その甲斐あって、蘇武は息を吹きかえした。
単于は蘇武の気節を立派だと称め、朝夕に見舞いの使いを出す一方、張勝を逮捕し、収容した。

勧 説

蘇武が治癒すると、単于は衛律に蘇武を説得するよう命じた。
衛律は虞常の処刑に蘇武を立ち会わせると、虞常を斬った剣を張勝の頭上に振りあげ、
「漢の使者が単于の近臣(衛律)を謀殺することは、死罪に当たる。
それなのに、単于が降伏させようとするのは、罪を赦すということじゃ」
と、いって、撃とうとしたので、張勝は降伏を願い出た。次いで、衛律は、
「副使に罪があるなら、正使のあなたにも罪が及ぶはず」
と、蘇武にいった。
「われは共謀しておらん。それにかれの身内でもないのに、なにゆえ連坐などと申されるか」
蘇武がそう返すと、衛律はふたたび剣を振りあげて蘇武を撃つふりをした。
しかし、蘇武は身じろぎひとつしなかった。
「蘇君よ、われはかつて漢にそむき匈奴に身を寄せたが、幸いにも大恩を被り、王号を賜り、数万もの兵を擁し、馬畜は山に満ちるほど富貴になり申した。
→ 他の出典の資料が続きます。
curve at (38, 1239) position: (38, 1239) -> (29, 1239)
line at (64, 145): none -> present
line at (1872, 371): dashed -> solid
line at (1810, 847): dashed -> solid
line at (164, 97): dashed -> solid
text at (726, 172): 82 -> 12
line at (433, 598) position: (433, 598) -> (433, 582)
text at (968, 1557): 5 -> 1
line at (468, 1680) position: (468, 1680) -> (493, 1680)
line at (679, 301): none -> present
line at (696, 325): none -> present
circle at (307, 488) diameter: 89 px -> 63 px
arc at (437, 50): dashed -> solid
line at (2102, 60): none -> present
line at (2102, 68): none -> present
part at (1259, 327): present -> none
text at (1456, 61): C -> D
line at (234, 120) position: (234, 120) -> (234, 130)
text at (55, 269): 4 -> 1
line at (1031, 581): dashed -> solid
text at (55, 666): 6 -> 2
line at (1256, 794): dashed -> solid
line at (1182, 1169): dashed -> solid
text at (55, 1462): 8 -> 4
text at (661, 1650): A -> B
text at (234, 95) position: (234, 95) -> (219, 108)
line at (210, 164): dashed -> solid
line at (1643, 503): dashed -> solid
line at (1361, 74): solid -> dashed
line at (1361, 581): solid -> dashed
蘇君もいま降れば、このようになりましょう。むなしく身をなげうって草野を肥やしても、たれがそれを知ってくれましょうや」
衛律がそう口説いたが、蘇武はひと言もことばを発しない。
「あなたがわれをたよって降るなら、兄弟になりましょう。いまわれにたよらずに、後日またわれに会おうとされても、それが叶いましょうや」
と、なおも勧説をやめようとしない衛律にたいし、蘇武は、
「人の臣子として恩義を顧みず、主や親に背き、蛮夷に降り捕虜になったやつに会いたいなんておもうものか。単于はなんじを信じ、人の生死を決めさせているのに、正義を守ろうとせず、かえって両主を闘わせ、禍をみようとしている。南越も大宛も朝鮮も漢の使者を殺したせいで誅滅された。なんじはわれが降伏しないことを存じておりながら、両国を相攻めさせようとしている。匈奴の禍は、われからはじまろう」
と、罵倒した。
――脅しても、むだか。
そう悟った衛律は、
「だめです。蘇武を帰服させることはできません」
と、単于に報告するしかなかった。